A thorough understanding of decision making at the single-cell level is necessary to address these issues. Additionally, the observation of single-cell behavior and heterogeneity within a cell population can provide deeper insight into the mechanisms of natural differentiation and lineage commitment.
This review focuses on cellular heterogeneity in the context of cell differentiation and genetic reprogramming and discusses methods for analyzing single-cell behavior that can expand our understanding of cellular lineage commitment.

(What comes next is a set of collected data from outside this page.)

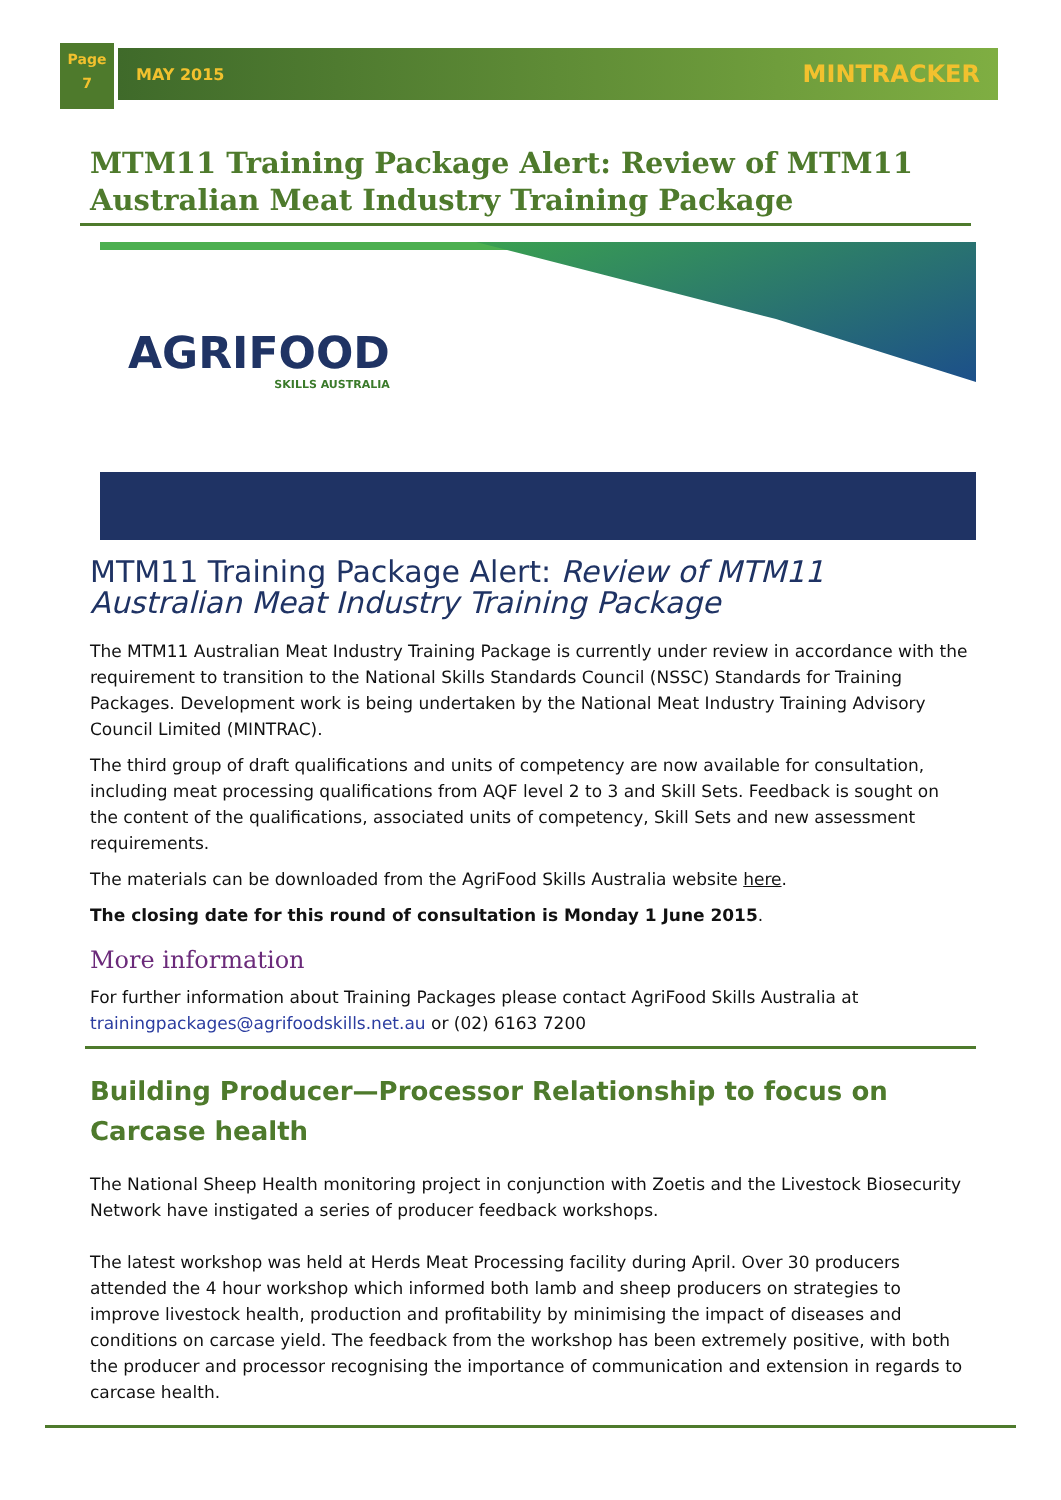Page
7
MAY 2015 MINTRACKER
MTM11 Training Package Alert: Review of MTM11 Australian Meat Industry Training Package
AGRIFOOD
SKILLS AUSTRALIA
MTM11 Training Package Alert: Review of MTM11 Australian Meat Industry Training Package
The MTM11 Australian Meat Industry Training Package is currently under review in accordance with the requirement to transition to the National Skills Standards Council (NSSC) Standards for Training Packages. Development work is being undertaken by the National Meat Industry Training Advisory Council Limited (MINTRAC).
The third group of draft qualifications and units of competency are now available for consultation, including meat processing qualifications from AQF level 2 to 3 and Skill Sets. Feedback is sought on the content of the qualifications, associated units of competency, Skill Sets and new assessment requirements.
The materials can be downloaded from the AgriFood Skills Australia website here.
The closing date for this round of consultation is Monday 1 June 2015.
More information
For further information about Training Packages please contact AgriFood Skills Australia at trainingpackages@agrifoodskills.net.au or (02) 6163 7200
Building Producer—Processor Relationship to focus on Carcase health
The National Sheep Health monitoring project in conjunction with Zoetis and the Livestock Biosecurity Network have instigated a series of producer feedback workshops.
The latest workshop was held at Herds Meat Processing facility during April. Over 30 producers attended the 4 hour workshop which informed both lamb and sheep producers on strategies to improve livestock health, production and profitability by minimising the impact of diseases and conditions on carcase yield. The feedback from the workshop has been extremely positive, with both the producer and processor recognising the importance of communication and extension in regards to carcase health.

Single-Cell-Based Models in Biology and Medicine
Origins of Heterogeneity in Cell Populations The value of a biochemical measurement averaged across a large cell population does not necessarily describe the value for any one cell within that population Fig. This misrepresentation is exacerbated in data sets that consist of dissimilar single-cell-based models in biology and medicine states, such as distinct cell phenotypes. In these systems, single-cell-based models in biology and medicine average does not accurately represent either state.
Because traditional biochemical assays of cell activity, such as Western blot and RT-PCR, make bulk measurements of the aggregate cellular population, there is a clear opportunity to more accurately describe cell behavior with assays that quantitatively describe single cells.